The database queries would crosscheck for final order booking status and respond to the client apps and LOB’s accordingly. These sorts of queries can put a huge load on the database. Worse, they must execute in near real-time, otherwise, the user experience degrades noticeably.

The following summarises how segregation is achieved:

• For each update to the write-side database, the writer publishes an equivalent command onto the GCP Pub/Sub queue
• Pub/Sub internally pushes order update events to the Unified Order History Service
• Unified Order History Service validates and transforms the data into a format that is optimized for subsequent querying and writes to the read-side database
• Progressively building a persistent view (the read projection), where data is queried from and displayed to the end-users.

The segregation model is shown below.
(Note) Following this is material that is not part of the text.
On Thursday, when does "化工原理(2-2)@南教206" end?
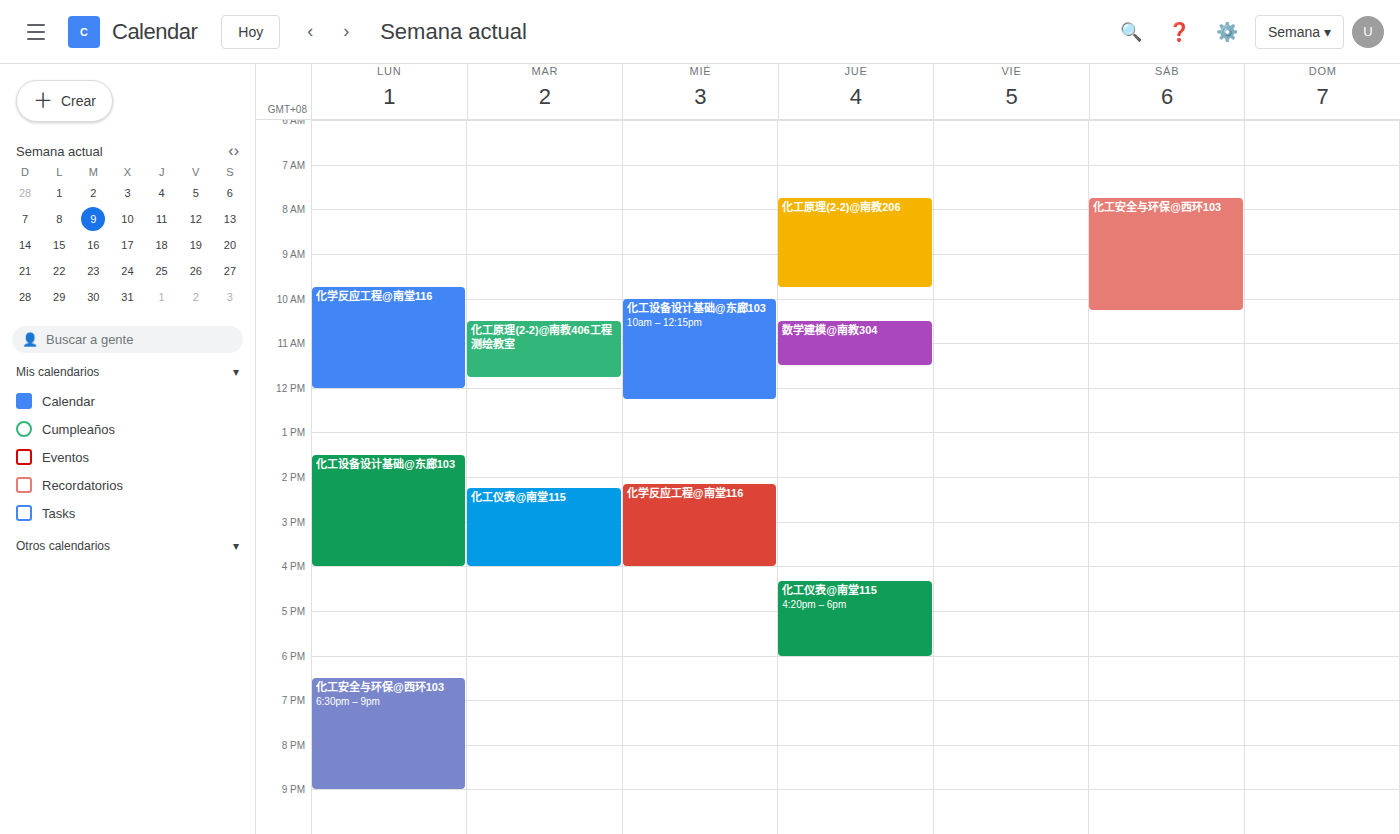
9:45 AM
The write path is highlighted in red. There is an asynchronous aspect to processing writes — shown in orange. The read path is marked in blue.

An application model utilizing command-query segregation

The simple example above uses multiple databases to separate the read and write persistence concerns, however, we could have just as easily used a single database with multiple tables, though to a lesser effect.
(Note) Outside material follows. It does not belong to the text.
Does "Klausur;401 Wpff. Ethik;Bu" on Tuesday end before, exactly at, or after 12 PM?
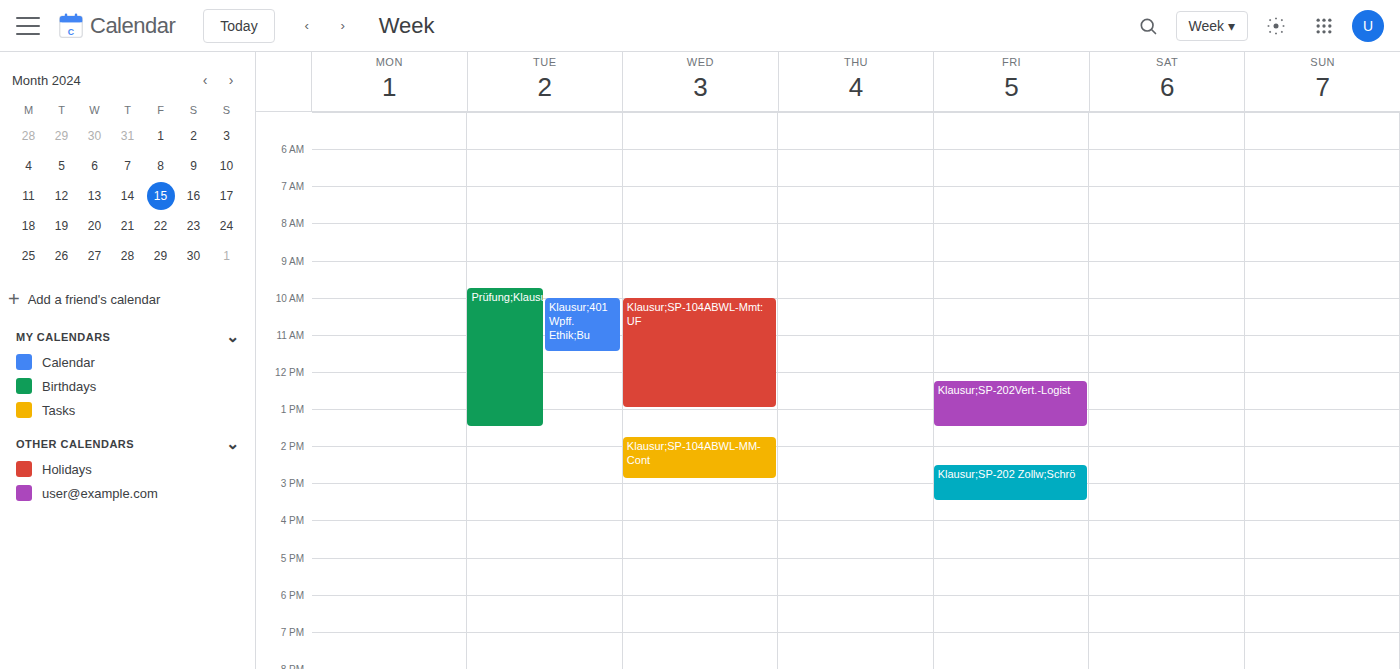
11:30 AM -- before 12 PM, 30 minutes above the 12 PM line.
The use of separate databases is more common, it supports scalability and allows us to pick the optimum persistence technology for the types of data queries and manipulations that we predict.

CQRS can be used effectively in any architecture that relies on fast-moving data with vast query volumes, be it user-generated data — transactions, social media feeds, tweets streaming, etc. CQRS allows a system to better evolve over time and prevents update commands from causing merge conflicts.

Advantages of CQRS

1. Scalability. CQRS lets us scale reads independently of writes.
2. Security. The segregation principle can be applied to information security as well. There is no need for a reader to mutate the read-side state, therefore, the security permissions can be tightened accordingly.
3. Availability. If the write side goes down, the system will be unable to perform updates, however, users will still be able to see their data. On the other hand, if the read side goes belly-up, the system can fall back to querying the write-side database.
4. Independent scaling. CQRS allows the read and write workloads to scale independently, and may result in fewer lock contentions.
5. Optimized data schemas. The read side can use a schema that is optimized for queries, while the write side uses a schema that is optimized for updates.
6. Security. It’s easier to ensure that only the right domain entities are performing writes on the data.
7. Separation of concerns. Segregating the read and write sides can result in models that are more maintainable and flexible. Most of the complex business logic goes into the write model. The read model can be relatively simple.
8. Simpler queries. By storing a materialized view in the read database, the application can avoid complex joins when querying.

Pros:

• Separating write activity from read activities allows you to use the best database technology for the task at hand, for example, a SQL database for writing and a non-SQL database for reading.
• Read activity tends to be more frequent than writing, thus you can reduce response latency by placing read data sources in strategic regions for better performance.
• Separating write from reading activities allows the use of the best database technology (a Cloud SQL database for writing and a non-SQL database for reading).
• Provides more efficient scaling of storage capacity based on real-world usage.

Cons:

• Complexity. There are more moving parts with CQRS. We have a write-side, a read-side, and typically an event broker or message queue in the middle. We also tend to adopt multiple persistence stacks: often a relational database on the write side is complemented by a NoSQL product on the read side.
• Consistency. Due to the asynchrony of CQRS, reads inherently lag behind writes — meaning that the read-your-own-writes consistency is lost.
• Using the CQRS patterns means that more database technologies are required hence there is an inherent cost either in terms of hardware or if a cloud provider is used, utilization expense.
• Using a large number of databases means more points of failure, thus companies need to have comprehensive monitoring and fail-safety mechanisms in place to provide adequate operations.
• Requires expertise in a variety of database technologies.
• Higher cost in terms of hardware or if a cloud provider is used.

Conclusion

CQRS divides your application into a read and a write side, allowing you to design and optimize the two paths independently. Implementing CQRS in your application can maximize its performance, scalability, and security, with some trade-offs in data consistency.